TEXT SEGMENT:
--- START ---

From 1fb0d7a1d4af8961edb56e8d05400a118e9a584c Mon Sep 17 00:00:00 2001
From: Fujii Masao <fu...@postgresql.org>
Date: Mon, 30 Sep 2024 23:05:26 +0900
Subject: [PATCH v6 2/3] file_fdw: Add on_error and log_verbosity options to
 file_fdw.

In v17, the on_error and log_verbosity options were introduced for
the COPY command. This commit extends support for these options
to file_fdw.

Setting on_error = 'ignore' for a file_fdw foreign table allows users
to query it without errors, even when the input file contains
malformed rows, by skipping the problematic rows.

Both on_error and log_verbosity options apply to SELECT and ANALYZE
operations on file_fdw foreign tables.

Author: Atsushi Torikoshi
Reviewed-by: Fujii Masao
Discussion: https://postgr.es/m/ab59dad10490ea3734cf022b16c24...@oss.nttdata.com
---
 contrib/file_fdw/expected/file_fdw.out | 19 +++++++
 contrib/file_fdw/file_fdw.c            | 72 +++++++++++++++++++++++---
 contrib/file_fdw/sql/file_fdw.sql      |  7 +++
 doc/src/sgml/file-fdw.sgml             | 23 ++++++++
 4 files changed, 113 insertions(+), 8 deletions(-)

diff --git a/contrib/file_fdw/expected/file_fdw.out 
b/contrib/file_fdw/expected/file_fdw.out
index 86c148a86b..593fdc782e 100644
--- a/contrib/file_fdw/expected/file_fdw.out
+++ b/contrib/file_fdw/expected/file_fdw.out
@@ -206,6 +206,25 @@ SELECT * FROM agg_csv c JOIN agg_text t ON (t.a = c.a) 
ORDER BY c.a;
 SELECT * FROM agg_bad;               -- ERROR
 ERROR:  invalid input syntax for type real: "aaa"

--- END ---

WHAT YOU NEED TO DO:
A – According to the patch excerpt, which operations on file_fdw foreign tables do the on_error and log_verbosity options apply to?
B – Translate this sentence from the patch excerpt into Spanish: "This commit extends support for these options to file_fdw."
C – Retype the part of the patch excerpt that opens with the words containing "In v17, the" and closes with "the problematic rows.".

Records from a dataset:

--- START ---

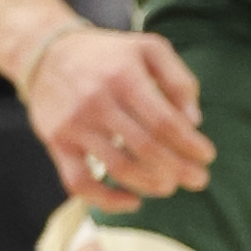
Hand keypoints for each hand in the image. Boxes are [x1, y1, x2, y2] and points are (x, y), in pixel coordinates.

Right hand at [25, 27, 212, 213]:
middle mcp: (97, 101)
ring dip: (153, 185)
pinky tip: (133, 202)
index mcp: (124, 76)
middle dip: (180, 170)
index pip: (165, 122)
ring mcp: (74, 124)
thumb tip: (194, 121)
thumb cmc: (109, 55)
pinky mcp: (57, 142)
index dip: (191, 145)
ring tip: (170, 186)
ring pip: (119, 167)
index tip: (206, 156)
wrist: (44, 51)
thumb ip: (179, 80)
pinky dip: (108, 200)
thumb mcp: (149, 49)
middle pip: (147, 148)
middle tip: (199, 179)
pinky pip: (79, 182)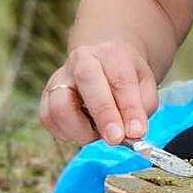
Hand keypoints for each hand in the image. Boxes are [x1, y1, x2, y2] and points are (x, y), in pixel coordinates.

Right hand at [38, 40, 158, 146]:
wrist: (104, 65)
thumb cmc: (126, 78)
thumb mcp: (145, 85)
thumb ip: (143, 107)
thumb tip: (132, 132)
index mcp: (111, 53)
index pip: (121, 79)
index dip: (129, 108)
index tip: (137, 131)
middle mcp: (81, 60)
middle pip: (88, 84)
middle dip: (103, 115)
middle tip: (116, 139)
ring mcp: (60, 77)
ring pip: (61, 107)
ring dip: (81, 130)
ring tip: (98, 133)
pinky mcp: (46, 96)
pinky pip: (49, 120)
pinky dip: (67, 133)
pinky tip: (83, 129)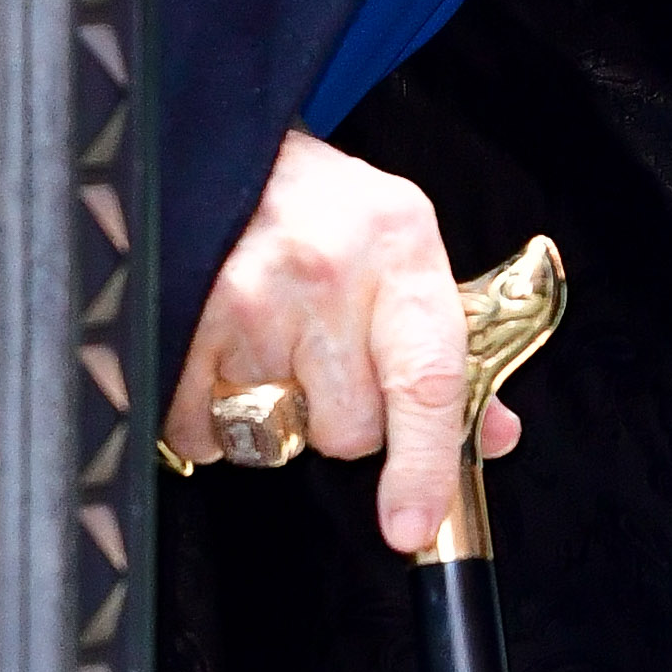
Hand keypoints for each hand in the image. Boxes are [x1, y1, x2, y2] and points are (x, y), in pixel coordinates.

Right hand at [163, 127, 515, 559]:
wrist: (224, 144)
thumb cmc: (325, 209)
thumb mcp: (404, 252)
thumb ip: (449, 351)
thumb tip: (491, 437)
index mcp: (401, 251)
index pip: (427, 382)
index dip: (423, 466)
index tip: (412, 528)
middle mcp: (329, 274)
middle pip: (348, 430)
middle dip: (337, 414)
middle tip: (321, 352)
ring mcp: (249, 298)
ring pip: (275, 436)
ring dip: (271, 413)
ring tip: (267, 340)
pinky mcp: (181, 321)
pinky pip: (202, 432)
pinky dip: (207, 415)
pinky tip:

--- END ---

SOLUTIONS TO THE TASKS:
A – SELECT and ANALYZE

B – Este commit extiende la compatibilidad con estas opciones a file_fdw.

C –
In v17, the on_error and log_verbosity options were introduced for
the COPY command. This commit extends support for these options
to file_fdw.

Setting on_error = 'ignore' for a file_fdw foreign table allows users
to query it without errors, even when the input file contains
malformed rows, by skipping the problematic rows.